Sebab, dia menyadari jika rumah yang ditempatinya tersebut berdiri di atas tanah milik pemerintah, sehingga warga tidak dapat berbuat banyak untuk mempertahankan tempat tinggalnya.
"Ya, mau bagaimana lagi, karena ini juga kan tanahnya punya pemerintah. Jadi wajar saja (Digusur), karena saya juga kan menumpang dan siap-siap saja kalau digusur, saya harus keluar. Barang-barang juga sudah diangkut," ujarnya.
Dalam penggusuran tersebut, kata dia, pihak terkait memberikan kompensasi sebesar Rp2.500.000 sebagai penggantian ala kadarnya.
Meski jumlahnya sepuluh kali lipat dari pembangunan rumah yang dilakukan olehnya.
"Dikasih Rp2,5 juta, dan sudah dibayarkan. Saya baru membangun rumah ini satu tahun, dan habis Rp25 juta, jadi tekor banyak. Tapi mau bagaimana lagi," tuturnya.

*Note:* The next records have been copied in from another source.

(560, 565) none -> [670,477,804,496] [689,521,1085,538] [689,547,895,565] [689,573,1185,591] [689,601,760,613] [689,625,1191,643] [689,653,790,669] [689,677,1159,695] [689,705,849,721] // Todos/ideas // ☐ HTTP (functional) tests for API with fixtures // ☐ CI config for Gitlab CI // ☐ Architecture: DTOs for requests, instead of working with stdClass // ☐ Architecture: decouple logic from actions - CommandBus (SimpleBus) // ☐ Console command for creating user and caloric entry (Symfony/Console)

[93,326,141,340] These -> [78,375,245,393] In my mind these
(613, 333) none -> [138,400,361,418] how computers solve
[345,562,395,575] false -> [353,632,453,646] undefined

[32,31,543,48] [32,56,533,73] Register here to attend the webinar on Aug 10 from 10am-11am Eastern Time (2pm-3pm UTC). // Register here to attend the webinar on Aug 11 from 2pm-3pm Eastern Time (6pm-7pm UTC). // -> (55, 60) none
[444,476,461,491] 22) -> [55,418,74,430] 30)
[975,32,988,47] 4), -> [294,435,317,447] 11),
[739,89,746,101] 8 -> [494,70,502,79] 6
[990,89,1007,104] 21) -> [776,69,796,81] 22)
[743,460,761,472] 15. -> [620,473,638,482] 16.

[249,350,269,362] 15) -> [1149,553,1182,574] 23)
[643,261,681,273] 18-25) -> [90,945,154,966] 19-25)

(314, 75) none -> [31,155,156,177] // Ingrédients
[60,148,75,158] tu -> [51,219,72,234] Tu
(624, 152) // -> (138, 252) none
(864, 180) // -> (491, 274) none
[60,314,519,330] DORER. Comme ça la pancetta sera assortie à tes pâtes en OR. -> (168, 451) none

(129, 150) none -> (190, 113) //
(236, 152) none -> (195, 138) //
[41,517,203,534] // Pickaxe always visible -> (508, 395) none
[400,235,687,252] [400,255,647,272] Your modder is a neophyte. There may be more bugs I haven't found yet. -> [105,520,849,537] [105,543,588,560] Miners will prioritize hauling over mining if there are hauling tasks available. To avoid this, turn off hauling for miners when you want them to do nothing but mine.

Jauh sebelum adanya penggusuran, dikatakan dia, informasi tersebut sebenarnya sudah lama tersebar, namun karena keterbatasan biaya untuk membeli tanah dan rumah, Rudi pun terpaksa menempati lahan pemerintah sebagai tempat tinggal sementara.
"Sambil ngumpulin uang buat beli tanah resmi. Memang informasi gusuran ini sudah lama, dan sebelum digusur juga ada musyawarah dulu," ucapnya.
Rudi yang kesehariannya sebagai buruh panglong kayu tersebut mengaku bingung untuk mencari tempat tinggal.
Sehingga, sementara ini dirinya beserta istri dan kedua anaknya menumpang di rumah orang tuanya di Karang Serang, Kecamatan Kasemen.
"Saya kira digusur ini pemerintah sudah menyiapkan tempat buat kami, ternyata tidak ada," ujarnya.